ACTION ITEM
Using the data below, return the stretch from the line that contains "Plan Ceibal" through the line that contains "Profesional", both included, exactly as it stands and nothing beyond it.

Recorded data
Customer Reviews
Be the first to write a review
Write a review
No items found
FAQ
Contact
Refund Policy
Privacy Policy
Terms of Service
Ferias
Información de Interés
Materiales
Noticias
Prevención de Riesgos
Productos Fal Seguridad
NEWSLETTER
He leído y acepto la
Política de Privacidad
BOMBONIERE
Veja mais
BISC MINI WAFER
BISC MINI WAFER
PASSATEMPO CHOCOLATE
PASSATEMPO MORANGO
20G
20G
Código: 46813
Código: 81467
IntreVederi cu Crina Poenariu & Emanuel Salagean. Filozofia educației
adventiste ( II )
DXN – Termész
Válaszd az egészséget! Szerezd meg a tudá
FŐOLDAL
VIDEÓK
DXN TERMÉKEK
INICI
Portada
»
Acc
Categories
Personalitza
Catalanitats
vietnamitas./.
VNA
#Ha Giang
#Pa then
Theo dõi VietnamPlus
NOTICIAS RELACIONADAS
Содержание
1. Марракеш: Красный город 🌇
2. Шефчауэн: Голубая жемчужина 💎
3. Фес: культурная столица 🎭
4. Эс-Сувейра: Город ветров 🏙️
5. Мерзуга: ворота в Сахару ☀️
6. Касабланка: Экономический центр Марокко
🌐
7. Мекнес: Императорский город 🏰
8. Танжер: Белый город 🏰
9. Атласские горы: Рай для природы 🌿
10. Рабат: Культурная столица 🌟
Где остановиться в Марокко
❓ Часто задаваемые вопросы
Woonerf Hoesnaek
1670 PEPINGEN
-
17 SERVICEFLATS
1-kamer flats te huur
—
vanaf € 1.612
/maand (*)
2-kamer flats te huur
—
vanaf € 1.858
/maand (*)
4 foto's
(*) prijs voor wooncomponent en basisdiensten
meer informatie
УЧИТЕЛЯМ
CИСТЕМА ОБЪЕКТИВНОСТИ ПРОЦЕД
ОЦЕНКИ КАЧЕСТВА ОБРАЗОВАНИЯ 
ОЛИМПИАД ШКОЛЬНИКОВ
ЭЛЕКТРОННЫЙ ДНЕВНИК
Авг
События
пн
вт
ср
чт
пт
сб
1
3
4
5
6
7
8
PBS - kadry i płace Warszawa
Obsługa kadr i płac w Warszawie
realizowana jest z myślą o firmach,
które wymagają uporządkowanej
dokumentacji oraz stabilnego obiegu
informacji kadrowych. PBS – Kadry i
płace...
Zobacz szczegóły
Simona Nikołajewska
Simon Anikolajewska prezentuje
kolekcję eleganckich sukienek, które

==

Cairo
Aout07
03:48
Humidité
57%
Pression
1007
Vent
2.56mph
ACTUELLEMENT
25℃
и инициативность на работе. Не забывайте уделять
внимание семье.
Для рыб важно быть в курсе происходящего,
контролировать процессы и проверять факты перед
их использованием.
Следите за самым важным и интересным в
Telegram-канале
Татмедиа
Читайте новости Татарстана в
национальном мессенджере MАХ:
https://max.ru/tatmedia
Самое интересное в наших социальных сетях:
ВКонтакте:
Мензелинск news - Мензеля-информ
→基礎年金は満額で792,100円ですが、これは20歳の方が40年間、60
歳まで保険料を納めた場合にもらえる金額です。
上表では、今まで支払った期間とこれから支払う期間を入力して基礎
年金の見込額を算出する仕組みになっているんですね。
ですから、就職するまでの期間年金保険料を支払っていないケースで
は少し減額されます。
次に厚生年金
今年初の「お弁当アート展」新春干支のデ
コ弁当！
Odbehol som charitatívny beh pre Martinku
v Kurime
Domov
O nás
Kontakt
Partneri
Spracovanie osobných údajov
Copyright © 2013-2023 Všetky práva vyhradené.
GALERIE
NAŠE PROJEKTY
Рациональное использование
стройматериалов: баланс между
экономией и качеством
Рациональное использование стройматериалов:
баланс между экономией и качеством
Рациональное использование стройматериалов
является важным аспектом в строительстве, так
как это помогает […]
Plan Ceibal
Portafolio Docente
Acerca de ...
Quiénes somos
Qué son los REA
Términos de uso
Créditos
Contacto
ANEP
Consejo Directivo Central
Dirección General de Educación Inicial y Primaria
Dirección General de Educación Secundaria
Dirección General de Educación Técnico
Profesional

RESULT OF THIS TASK
Plan Ceibal
Portafolio Docente
Acerca de ...
Quiénes somos
Qué son los REA
Términos de uso
Créditos
Contacto
ANEP
Consejo Directivo Central
Dirección General de Educación Inicial y Primaria
Dirección General de Educación Secundaria
Dirección General de Educación Técnico
Profesional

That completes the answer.